Segment Start: SUPPLIED INFORMATION
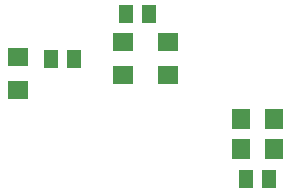
<source format=gbr>
G04 EAGLE Gerber RS-274X export*
G75*
%MOMM*%
%FSLAX34Y34*%
%LPD*%
%INSolderpaste Bottom*%
%IPPOS*%
%AMOC8*
5,1,8,0,0,1.08239X$1,22.5*%
G01*
%ADD10R,1.800000X1.600000*%
%ADD11R,1.600000X1.800000*%
%ADD12R,1.803000X1.600000*%
%ADD13R,1.300000X1.500000*%


D10*
X508000Y138400D03*
X508000Y166400D03*
X469900Y138400D03*
X469900Y166400D03*
D11*
X570200Y76200D03*
X598200Y76200D03*
X570200Y101600D03*
X598200Y101600D03*
D12*
X381000Y153920D03*
X381000Y125480D03*
D13*
X593700Y50800D03*
X574700Y50800D03*
X492100Y190500D03*
X473100Y190500D03*
X428600Y152400D03*
X409600Y152400D03*
M02*

</source>
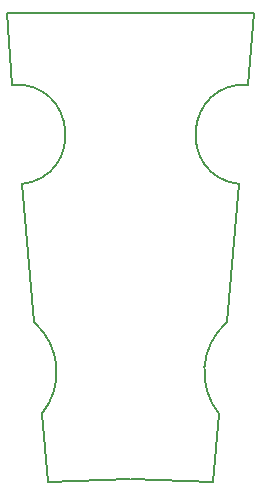
<source format=gbr>
%TF.GenerationSoftware,KiCad,Pcbnew,(6.0.0)*%
%TF.CreationDate,2022-01-04T16:50:31+01:00*%
%TF.ProjectId,SurfaceCoil_PCB_Coupler,53757266-6163-4654-936f-696c5f504342,rev?*%
%TF.SameCoordinates,Original*%
%TF.FileFunction,Profile,NP*%
%FSLAX46Y46*%
G04 Gerber Fmt 4.6, Leading zero omitted, Abs format (unit mm)*
G04 Created by KiCad (PCBNEW (6.0.0)) date 2022-01-04 16:50:31*
%MOMM*%
%LPD*%
G01*
G04 APERTURE LIST*
%TA.AperFunction,Profile*%
%ADD10C,0.150000*%
%TD*%
G04 APERTURE END LIST*
D10*
X157010000Y-80000000D02*
X164000000Y-79710000D01*
X172150000Y-66460000D02*
X173224427Y-54749965D01*
X154785573Y-54749965D02*
X155860000Y-66460000D01*
X172150001Y-66460001D02*
G75*
G03*
X171517913Y-74204435I3700760J-4200062D01*
G01*
X156492087Y-74204435D02*
X157010000Y-80000000D01*
X154785573Y-54749965D02*
G75*
G03*
X154015573Y-46329965I-517303J4197901D01*
G01*
X164010000Y-79710000D02*
X171000000Y-80000000D01*
X174450000Y-40260000D02*
X164050000Y-40260000D01*
X173994427Y-46329965D02*
G75*
G03*
X173224427Y-54749965I-252697J-4222099D01*
G01*
X173994427Y-46329965D02*
X174450000Y-40260000D01*
X156492087Y-74204435D02*
G75*
G03*
X155859999Y-66460001I-4332848J3544372D01*
G01*
X171000000Y-80000000D02*
X171517913Y-74204435D01*
X153560000Y-40260000D02*
X154015573Y-46329965D01*
X164050000Y-40260000D02*
X153560000Y-40260000D01*
M02*

</source>
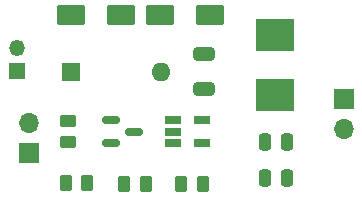
<source format=gts>
%TF.GenerationSoftware,KiCad,Pcbnew,8.0.1*%
%TF.CreationDate,2024-04-05T16:28:00+11:00*%
%TF.ProjectId,Tiny Solar Supply,54696e79-2053-46f6-9c61-722053757070,rev?*%
%TF.SameCoordinates,Original*%
%TF.FileFunction,Soldermask,Top*%
%TF.FilePolarity,Negative*%
%FSLAX46Y46*%
G04 Gerber Fmt 4.6, Leading zero omitted, Abs format (unit mm)*
G04 Created by KiCad (PCBNEW 8.0.1) date 2024-04-05 16:28:00*
%MOMM*%
%LPD*%
G01*
G04 APERTURE LIST*
G04 Aperture macros list*
%AMRoundRect*
0 Rectangle with rounded corners*
0 $1 Rounding radius*
0 $2 $3 $4 $5 $6 $7 $8 $9 X,Y pos of 4 corners*
0 Add a 4 corners polygon primitive as box body*
4,1,4,$2,$3,$4,$5,$6,$7,$8,$9,$2,$3,0*
0 Add four circle primitives for the rounded corners*
1,1,$1+$1,$2,$3*
1,1,$1+$1,$4,$5*
1,1,$1+$1,$6,$7*
1,1,$1+$1,$8,$9*
0 Add four rect primitives between the rounded corners*
20,1,$1+$1,$2,$3,$4,$5,0*
20,1,$1+$1,$4,$5,$6,$7,0*
20,1,$1+$1,$6,$7,$8,$9,0*
20,1,$1+$1,$8,$9,$2,$3,0*%
G04 Aperture macros list end*
%ADD10RoundRect,0.150000X-0.587500X-0.150000X0.587500X-0.150000X0.587500X0.150000X-0.587500X0.150000X0*%
%ADD11RoundRect,0.102000X1.060000X0.750000X-1.060000X0.750000X-1.060000X-0.750000X1.060000X-0.750000X0*%
%ADD12RoundRect,0.250000X-0.262500X-0.450000X0.262500X-0.450000X0.262500X0.450000X-0.262500X0.450000X0*%
%ADD13RoundRect,0.250000X0.262500X0.450000X-0.262500X0.450000X-0.262500X-0.450000X0.262500X-0.450000X0*%
%ADD14RoundRect,0.250000X0.250000X0.475000X-0.250000X0.475000X-0.250000X-0.475000X0.250000X-0.475000X0*%
%ADD15RoundRect,0.102000X-1.060000X-0.750000X1.060000X-0.750000X1.060000X0.750000X-1.060000X0.750000X0*%
%ADD16R,1.700000X1.700000*%
%ADD17O,1.700000X1.700000*%
%ADD18R,3.302000X2.667000*%
%ADD19RoundRect,0.250000X-0.650000X0.325000X-0.650000X-0.325000X0.650000X-0.325000X0.650000X0.325000X0*%
%ADD20R,1.350000X1.350000*%
%ADD21O,1.350000X1.350000*%
%ADD22RoundRect,0.042840X-0.644160X-0.314160X0.644160X-0.314160X0.644160X0.314160X-0.644160X0.314160X0*%
%ADD23RoundRect,0.042840X0.644160X0.314160X-0.644160X0.314160X-0.644160X-0.314160X0.644160X-0.314160X0*%
%ADD24RoundRect,0.250000X-0.450000X0.262500X-0.450000X-0.262500X0.450000X-0.262500X0.450000X0.262500X0*%
%ADD25R,1.600000X1.600000*%
%ADD26O,1.600000X1.600000*%
%ADD27RoundRect,0.250000X-0.250000X-0.475000X0.250000X-0.475000X0.250000X0.475000X-0.250000X0.475000X0*%
G04 APERTURE END LIST*
D10*
%TO.C,Q1*%
X157891000Y-121224000D03*
X157891000Y-123124000D03*
X159766000Y-122174000D03*
%TD*%
D11*
%TO.C,D2*%
X154432000Y-112268000D03*
X158662000Y-112268000D03*
%TD*%
D12*
%TO.C,R4*%
X154027500Y-126492000D03*
X155852500Y-126492000D03*
%TD*%
D13*
%TO.C,R2*%
X160805500Y-126619000D03*
X158980500Y-126619000D03*
%TD*%
D14*
%TO.C,C3*%
X172781000Y-126111000D03*
X170881000Y-126111000D03*
%TD*%
D15*
%TO.C,D1*%
X166199000Y-112268000D03*
X161969000Y-112268000D03*
%TD*%
D16*
%TO.C,J2*%
X150876000Y-123952000D03*
D17*
X150876000Y-121412000D03*
%TD*%
D18*
%TO.C,L1*%
X171704000Y-113982500D03*
X171704000Y-119113300D03*
%TD*%
D13*
%TO.C,R1*%
X165631500Y-126619000D03*
X163806500Y-126619000D03*
%TD*%
D19*
%TO.C,C2*%
X165735000Y-115619000D03*
X165735000Y-118569000D03*
%TD*%
D20*
%TO.C,J4*%
X149860000Y-117062000D03*
D21*
X149860000Y-115062000D03*
%TD*%
D22*
%TO.C,U1*%
X163088000Y-121224000D03*
X163088000Y-122174000D03*
X163088000Y-123124000D03*
D23*
X165588000Y-123124000D03*
X165588000Y-121224000D03*
%TD*%
D16*
%TO.C,J1*%
X177546000Y-119380000D03*
D17*
X177546000Y-121920000D03*
%TD*%
D24*
%TO.C,R3*%
X154178000Y-121261500D03*
X154178000Y-123086500D03*
%TD*%
D25*
%TO.C,J3*%
X154432000Y-117094000D03*
D26*
X162052000Y-117094000D03*
%TD*%
D27*
%TO.C,C1*%
X170881000Y-123063000D03*
X172781000Y-123063000D03*
%TD*%
M02*

</source>
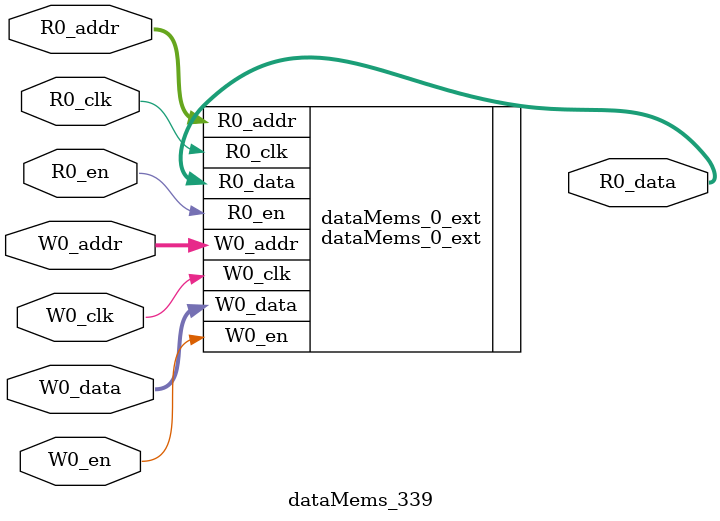
<source format=sv>
`ifndef RANDOMIZE
  `ifdef RANDOMIZE_REG_INIT
    `define RANDOMIZE
  `endif // RANDOMIZE_REG_INIT
`endif // not def RANDOMIZE
`ifndef RANDOMIZE
  `ifdef RANDOMIZE_MEM_INIT
    `define RANDOMIZE
  `endif // RANDOMIZE_MEM_INIT
`endif // not def RANDOMIZE

`ifndef RANDOM
  `define RANDOM $random
`endif // not def RANDOM

// Users can define 'PRINTF_COND' to add an extra gate to prints.
`ifndef PRINTF_COND_
  `ifdef PRINTF_COND
    `define PRINTF_COND_ (`PRINTF_COND)
  `else  // PRINTF_COND
    `define PRINTF_COND_ 1
  `endif // PRINTF_COND
`endif // not def PRINTF_COND_

// Users can define 'ASSERT_VERBOSE_COND' to add an extra gate to assert error printing.
`ifndef ASSERT_VERBOSE_COND_
  `ifdef ASSERT_VERBOSE_COND
    `define ASSERT_VERBOSE_COND_ (`ASSERT_VERBOSE_COND)
  `else  // ASSERT_VERBOSE_COND
    `define ASSERT_VERBOSE_COND_ 1
  `endif // ASSERT_VERBOSE_COND
`endif // not def ASSERT_VERBOSE_COND_

// Users can define 'STOP_COND' to add an extra gate to stop conditions.
`ifndef STOP_COND_
  `ifdef STOP_COND
    `define STOP_COND_ (`STOP_COND)
  `else  // STOP_COND
    `define STOP_COND_ 1
  `endif // STOP_COND
`endif // not def STOP_COND_

// Users can define INIT_RANDOM as general code that gets injected into the
// initializer block for modules with registers.
`ifndef INIT_RANDOM
  `define INIT_RANDOM
`endif // not def INIT_RANDOM

// If using random initialization, you can also define RANDOMIZE_DELAY to
// customize the delay used, otherwise 0.002 is used.
`ifndef RANDOMIZE_DELAY
  `define RANDOMIZE_DELAY 0.002
`endif // not def RANDOMIZE_DELAY

// Define INIT_RANDOM_PROLOG_ for use in our modules below.
`ifndef INIT_RANDOM_PROLOG_
  `ifdef RANDOMIZE
    `ifdef VERILATOR
      `define INIT_RANDOM_PROLOG_ `INIT_RANDOM
    `else  // VERILATOR
      `define INIT_RANDOM_PROLOG_ `INIT_RANDOM #`RANDOMIZE_DELAY begin end
    `endif // VERILATOR
  `else  // RANDOMIZE
    `define INIT_RANDOM_PROLOG_
  `endif // RANDOMIZE
`endif // not def INIT_RANDOM_PROLOG_

// Include register initializers in init blocks unless synthesis is set
`ifndef SYNTHESIS
  `ifndef ENABLE_INITIAL_REG_
    `define ENABLE_INITIAL_REG_
  `endif // not def ENABLE_INITIAL_REG_
`endif // not def SYNTHESIS

// Include rmemory initializers in init blocks unless synthesis is set
`ifndef SYNTHESIS
  `ifndef ENABLE_INITIAL_MEM_
    `define ENABLE_INITIAL_MEM_
  `endif // not def ENABLE_INITIAL_MEM_
`endif // not def SYNTHESIS

module dataMems_339(	// @[generators/ara/src/main/scala/UnsafeAXI4ToTL.scala:365:62]
  input  [4:0]  R0_addr,
  input         R0_en,
  input         R0_clk,
  output [66:0] R0_data,
  input  [4:0]  W0_addr,
  input         W0_en,
  input         W0_clk,
  input  [66:0] W0_data
);

  dataMems_0_ext dataMems_0_ext (	// @[generators/ara/src/main/scala/UnsafeAXI4ToTL.scala:365:62]
    .R0_addr (R0_addr),
    .R0_en   (R0_en),
    .R0_clk  (R0_clk),
    .R0_data (R0_data),
    .W0_addr (W0_addr),
    .W0_en   (W0_en),
    .W0_clk  (W0_clk),
    .W0_data (W0_data)
  );
endmodule


</source>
Segment End: SUPPLIED INFORMATION
GOAL OF THE EXERCISE —
Every line of the material that holds "extra" should be copied out as the answer.

WRITTEN ANSWER —
// Users can define 'PRINTF_COND' to add an extra gate to prints.
// Users can define 'ASSERT_VERBOSE_COND' to add an extra gate to assert error printing.
// Users can define 'STOP_COND' to add an extra gate to stop conditions.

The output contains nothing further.